WHAT YOU WILL DO: Count the lines in the items below that contain the word "Preto", and reply with only that number.

SOURCE MATERIAL:

*** Block opens ***

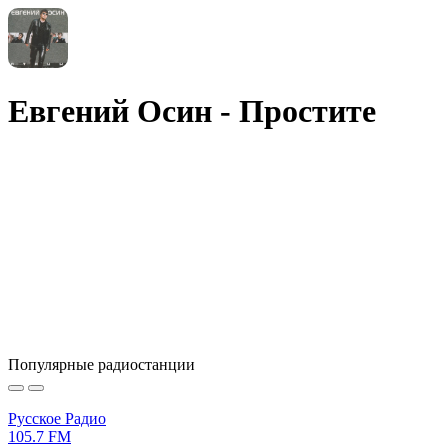
Евгений Осин - Простите
Популярные радиостанции
Русское Радио
105.7 FM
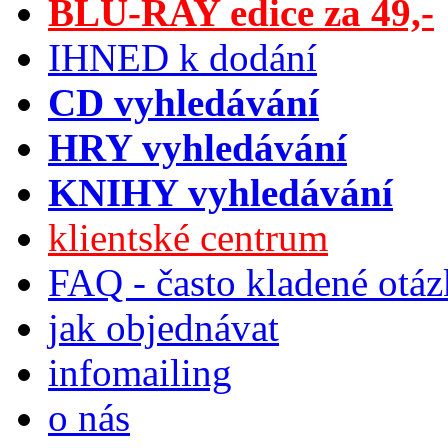
BLU-RAY edice za 49,-
IHNED k dodání
CD vyhledávání
HRY vyhledávání
KNIHY vyhledávání
klientské centrum
FAQ - často kladené otá
jak objednávat
infomailing
o nás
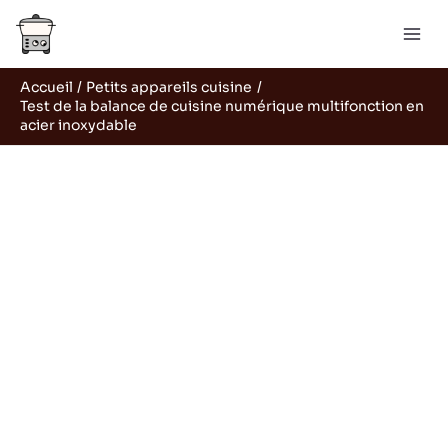
Aller
Rechercher
au
contenu
Accueil
Petits appareils cuisine
Test de la balance de cuisine numérique multifonction en
acier inoxydable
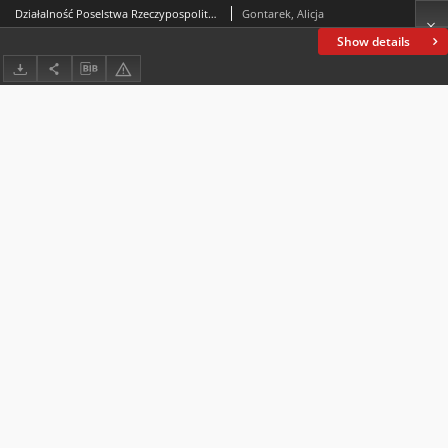
Działalność Poselstwa Rzeczypospolitej Polskiej w Hiszpanii na rzecz pomocy uchodźcom żydowskim w czasie II wojny światowej (w świetle akt Ministerstwa Spraw Zagranicznych przechowywanych w Archiwum Instytutu Hoovera). Zarys problemu
Gontarek, Alicja
Show details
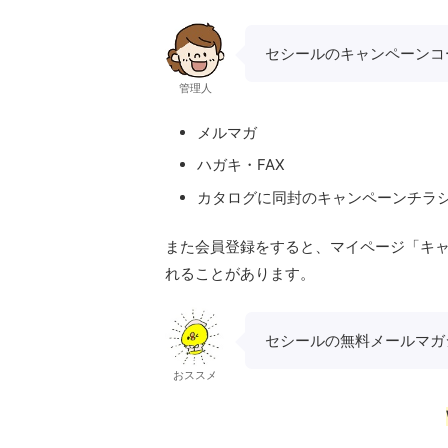
セシールのキャンペーンコ
管理人
メルマガ
ハガキ・FAX
カタログに同封のキャンペーンチラ
また会員登録をすると、マイページ「キ
れることがあります。
セシールの無料メールマガ
おススメ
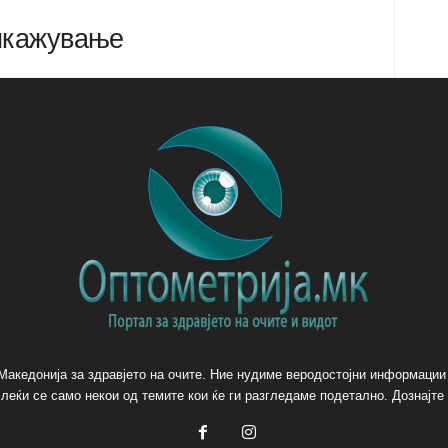
икажување
Македонија за здравјето на очите. Ние нудиме веродостојни информации
леќи се само некои од темите кои ќе ги разгледаме подетално. Дознајте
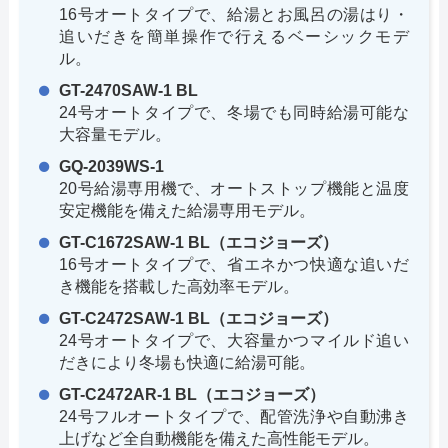
16号オートタイプで、給湯とお風呂の湯はり・
追いだきを簡単操作で行えるベーシックモデ
ル。
GT-2470SAW-1 BL
24号オートタイプで、冬場でも同時給湯可能な
大容量モデル。
GQ-2039WS-1
20号給湯専用機で、オートストップ機能と温度
安定機能を備えた給湯専用モデル。
GT-C1672SAW-1 BL（エコジョーズ）
16号オートタイプで、省エネかつ快適な追いだ
き機能を搭載した高効率モデル。
GT-C2472SAW-1 BL（エコジョーズ）
24号オートタイプで、大容量かつマイルド追い
だきにより冬場も快適に給湯可能。
GT-C2472AR-1 BL（エコジョーズ）
24号フルオートタイプで、配管洗浄や自動沸き
上げなど全自動機能を備えた高性能モデル。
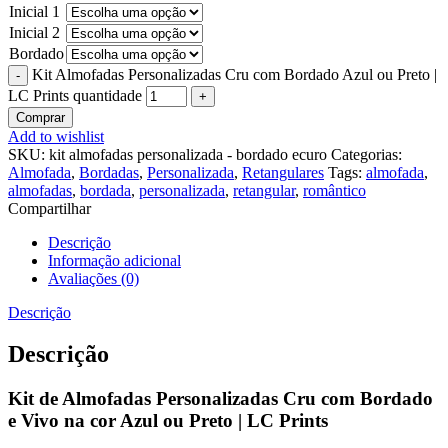
Inicial 1
Inicial 2
Bordado
Kit Almofadas Personalizadas Cru com Bordado Azul ou Preto |
LC Prints quantidade
Comprar
Add to wishlist
SKU:
kit almofadas personalizada - bordado ecuro
Categorias:
Almofada
,
Bordadas
,
Personalizada
,
Retangulares
Tags:
almofada
,
almofadas
,
bordada
,
personalizada
,
retangular
,
romântico
Compartilhar
Descrição
Informação adicional
Avaliações (0)
Descrição
Descrição
Kit de Almofadas Personalizadas Cru com Bordado
e Vivo na cor Azul ou Preto | LC Prints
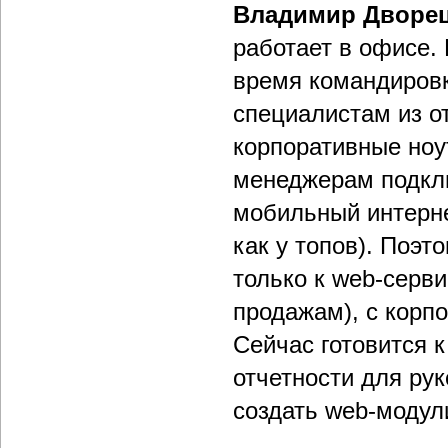
Владимир Дворе
работает в офисе. 
время командировк
специалистам из о
корпоративные ноу
менеджерам подкл
мобильный интерне
как у топов). Поэт
только к web-серв
продажам), с корпо
Сейчас готовится 
отчетности для ру
создать web-модул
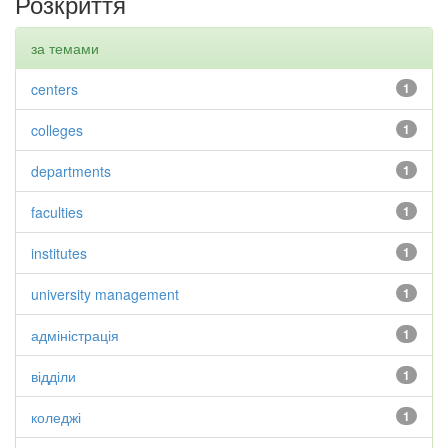
Розкриття
за темами
centers
1
colleges
1
departments
1
faculties
1
institutes
1
university management
1
адміністрація
1
відділи
1
коледжі
1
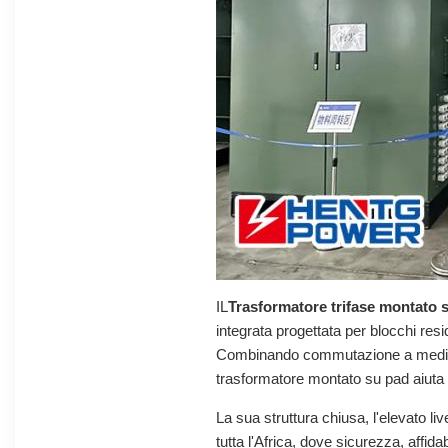
IL
Trasformatore trifase montato 
integrata progettata per blocchi resi
Combinando commutazione a media te
trasformatore montato su pad aiuta a 
La sua struttura chiusa, l'elevato li
tutta l'Africa, dove sicurezza, affid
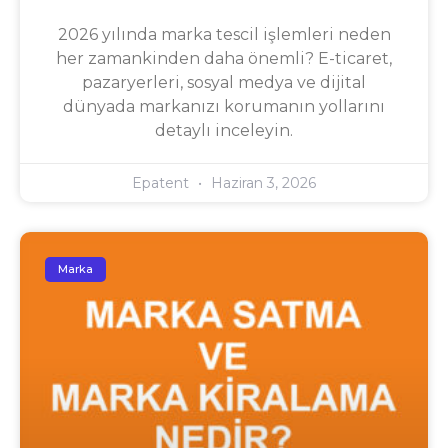
2026 yılında marka tescil işlemleri neden
her zamankinden daha önemli? E-ticaret,
pazaryerleri, sosyal medya ve dijital
dünyada markanızı korumanın yollarını
detaylı inceleyin.
Epatent
Haziran 3, 2026
Marka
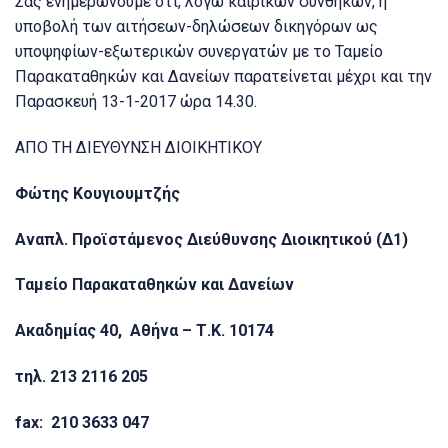
Σας ενημερώνουμε ότι, λόγω καιρικών συνθηκών, η
υποβολή των αιτήσεων-δηλώσεων δικηγόρων ως
υποψηφίων-εξωτερικών συνεργατών με το Ταμείο
Παρακαταθηκών και Δανείων παρατείνεται μέχρι και την
Παρασκευή 13-1-2017 ώρα 14.30.
ΑΠΟ ΤΗ ΔΙΕΥΘΥΝΣΗ ΔΙΟΙΚΗΤΙΚΟΥ
Φώτης Κουγιουμτζής
Αναπλ. Προϊστάμενος Διεύθυνσης Διοικητικού (Δ1)
Ταμείο Παρακαταθηκών και Δανείων
Ακαδημίας 40, Αθήνα – Τ.Κ. 10174
τηλ. 213 2116 205
fax: 210 3633 047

*** Block closes ***

COMPLETED EXERCISE: 2